▶ PROBLEM DETAILS: Transcribe all the lines below exactly. Omit the pictures.

▶ GIVEN INFORMATION:
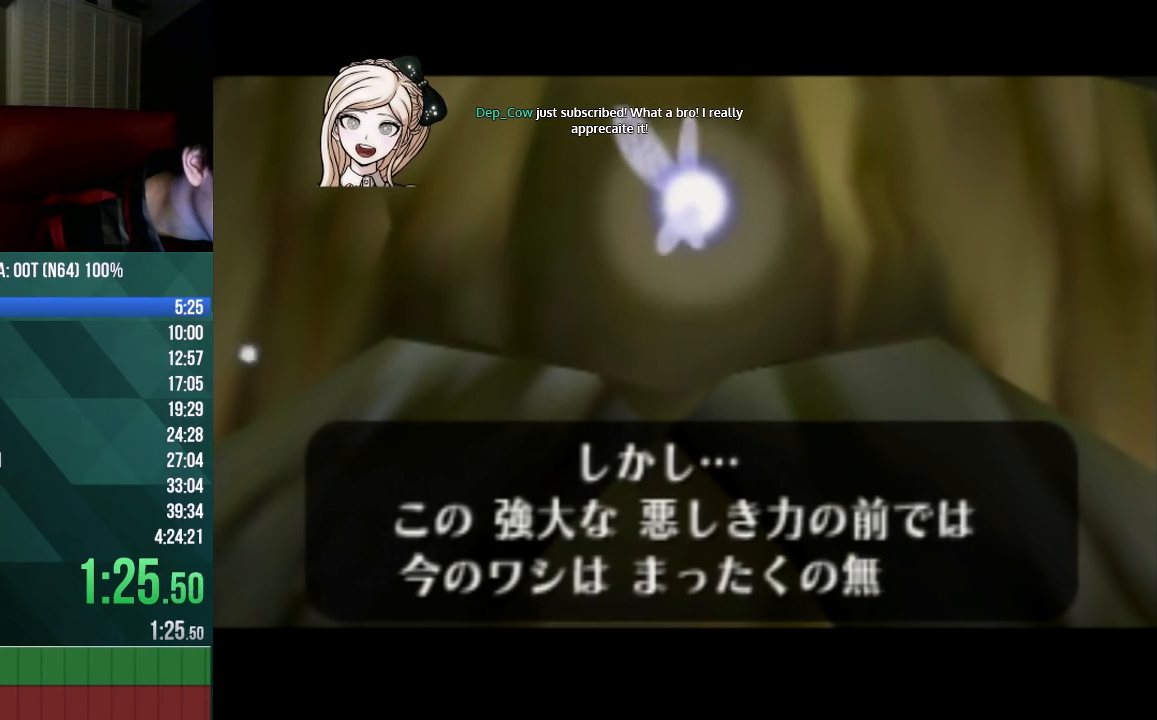
{"buttons": ["A", "B", "C_UP"], "left_stick": "center", "events": [[33, "A", "up"], [33, "B", "up"], [33, "C_UP", "up"], [133, "A", "down"], [133, "B", "down"], [133, "C_UP", "down"], [233, "A", "up"], [233, "B", "up"], [233, "C_UP", "up"], [300, "A", "down"], [300, "B", "down"], [300, "C_UP", "down"], [400, "A", "up"], [400, "B", "up"], [400, "C_UP", "up"], [500, "A", "down"], [500, "B", "down"], [500, "C_UP", "down"]]}
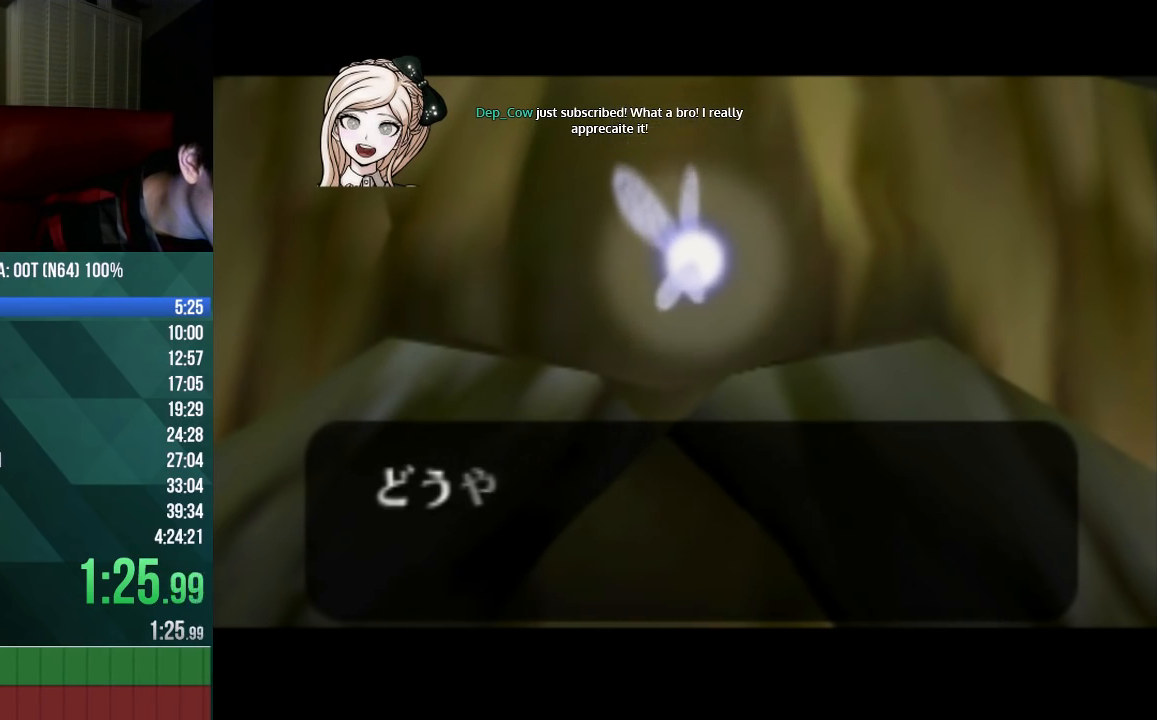
{"buttons": ["A", "B", "C_UP"], "left_stick": "center", "events": [[33, "A", "up"], [33, "B", "up"], [33, "C_UP", "up"], [133, "A", "down"], [133, "B", "down"], [133, "C_UP", "down"], [200, "A", "up"], [200, "B", "up"], [200, "C_UP", "up"], [433, "A", "down"], [433, "B", "down"], [433, "C_UP", "down"]]}
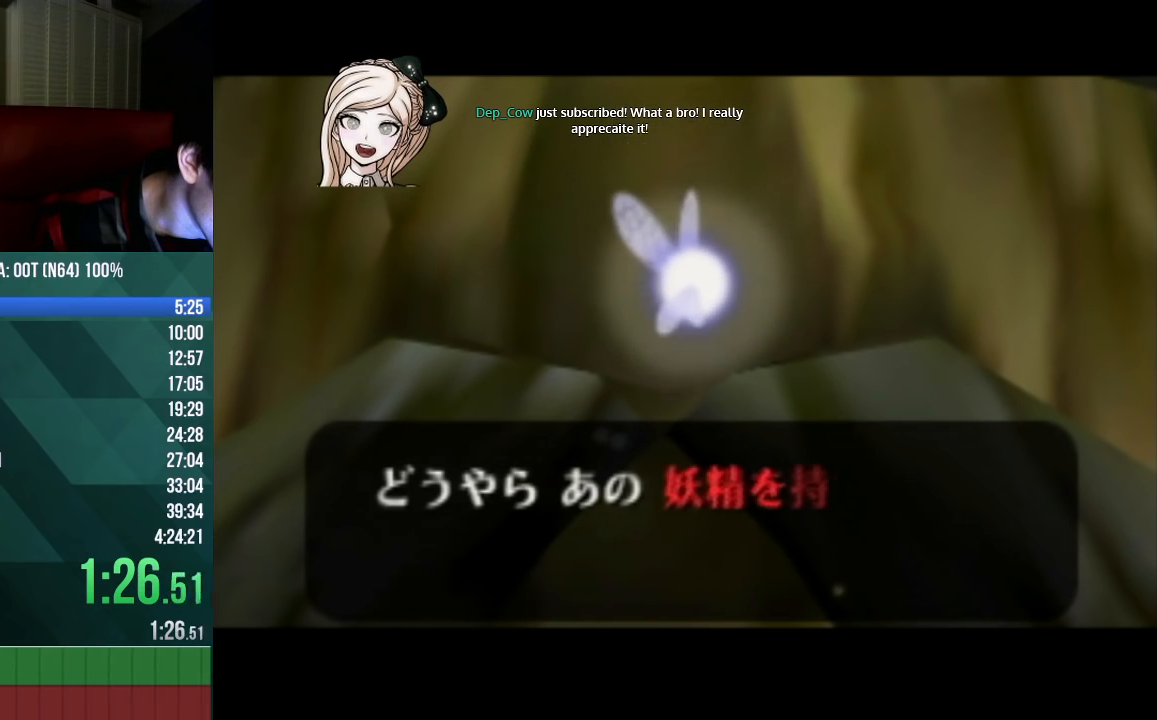
{"buttons": [], "left_stick": "center", "events": [[33, "A", "up"], [33, "B", "up"], [33, "C_UP", "up"], [133, "A", "down"], [133, "B", "down"], [133, "C_UP", "down"], [233, "A", "up"], [233, "B", "up"], [233, "C_UP", "up"], [300, "A", "down"], [300, "B", "down"], [300, "C_UP", "down"], [333, "A", "up"], [333, "B", "up"], [333, "C_UP", "up"], [433, "A", "down"], [433, "B", "down"], [433, "C_UP", "down"], [467, "A", "up"], [467, "B", "up"], [467, "C_UP", "up"]]}
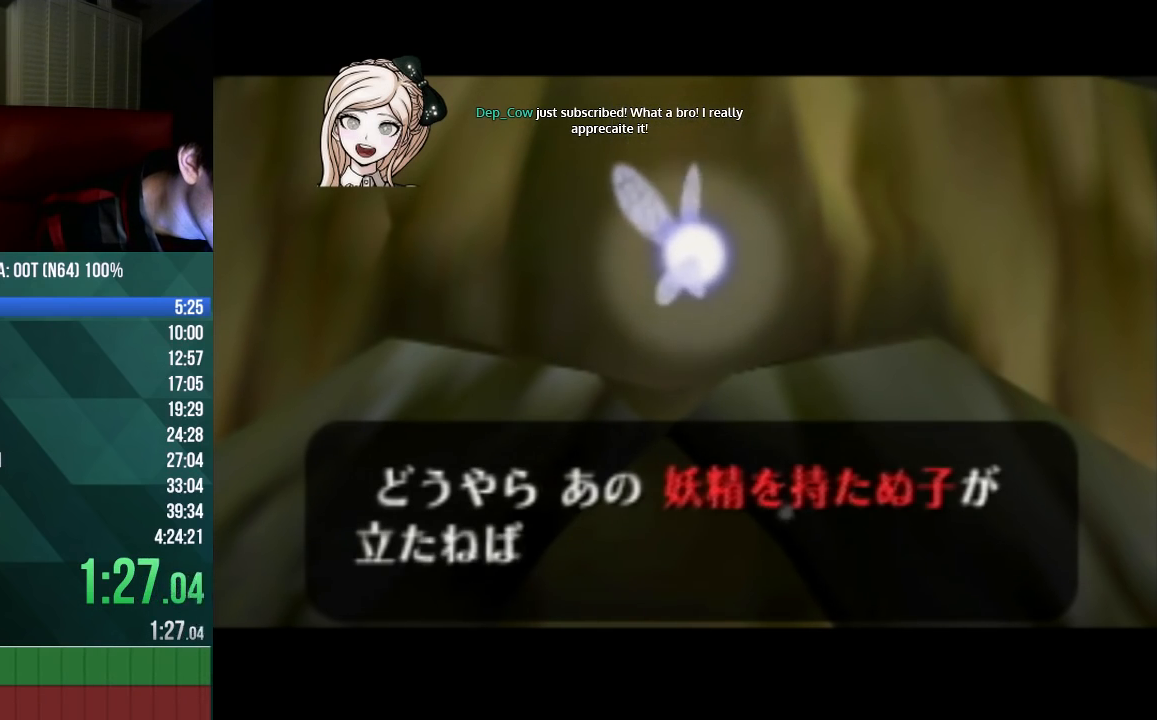
{"buttons": [], "left_stick": "center", "events": [[100, "A", "down"], [100, "B", "down"], [100, "C_UP", "down"], [133, "A", "up"], [133, "B", "up"], [133, "C_UP", "up"], [233, "A", "down"], [233, "B", "down"], [233, "C_UP", "down"], [300, "C_UP", "up"], [333, "A", "up"], [333, "B", "up"], [367, "A", "down"], [367, "B", "down"], [367, "C_UP", "down"], [400, "C_UP", "up"], [433, "A", "up"], [433, "B", "up"]]}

▶ THE ANSWER:
{"buttons": ["A", "B", "C_UP"], "left_stick": "center", "events": [[33, "A", "up"], [33, "B", "up"], [33, "C_UP", "up"], [133, "A", "down"], [133, "B", "down"], [133, "C_UP", "down"], [233, "A", "up"], [233, "B", "up"], [233, "C_UP", "up"], [300, "A", "down"], [300, "B", "down"], [300, "C_UP", "down"], [400, "A", "up"], [400, "B", "up"], [400, "C_UP", "up"], [500, "A", "down"], [500, "B", "down"], [500, "C_UP", "down"]]}
{"buttons": ["A", "B", "C_UP"], "left_stick": "center", "events": [[33, "A", "up"], [33, "B", "up"], [33, "C_UP", "up"], [133, "A", "down"], [133, "B", "down"], [133, "C_UP", "down"], [200, "A", "up"], [200, "B", "up"], [200, "C_UP", "up"], [433, "A", "down"], [433, "B", "down"], [433, "C_UP", "down"]]}
{"buttons": [], "left_stick": "center", "events": [[33, "A", "up"], [33, "B", "up"], [33, "C_UP", "up"], [133, "A", "down"], [133, "B", "down"], [133, "C_UP", "down"], [233, "A", "up"], [233, "B", "up"], [233, "C_UP", "up"], [300, "A", "down"], [300, "B", "down"], [300, "C_UP", "down"], [333, "A", "up"], [333, "B", "up"], [333, "C_UP", "up"], [433, "A", "down"], [433, "B", "down"], [433, "C_UP", "down"], [467, "A", "up"], [467, "B", "up"], [467, "C_UP", "up"]]}
{"buttons": [], "left_stick": "center", "events": [[100, "A", "down"], [100, "B", "down"], [100, "C_UP", "down"], [133, "A", "up"], [133, "B", "up"], [133, "C_UP", "up"], [233, "A", "down"], [233, "B", "down"], [233, "C_UP", "down"], [300, "C_UP", "up"], [333, "A", "up"], [333, "B", "up"], [367, "A", "down"], [367, "B", "down"], [367, "C_UP", "down"], [400, "C_UP", "up"], [433, "A", "up"], [433, "B", "up"]]}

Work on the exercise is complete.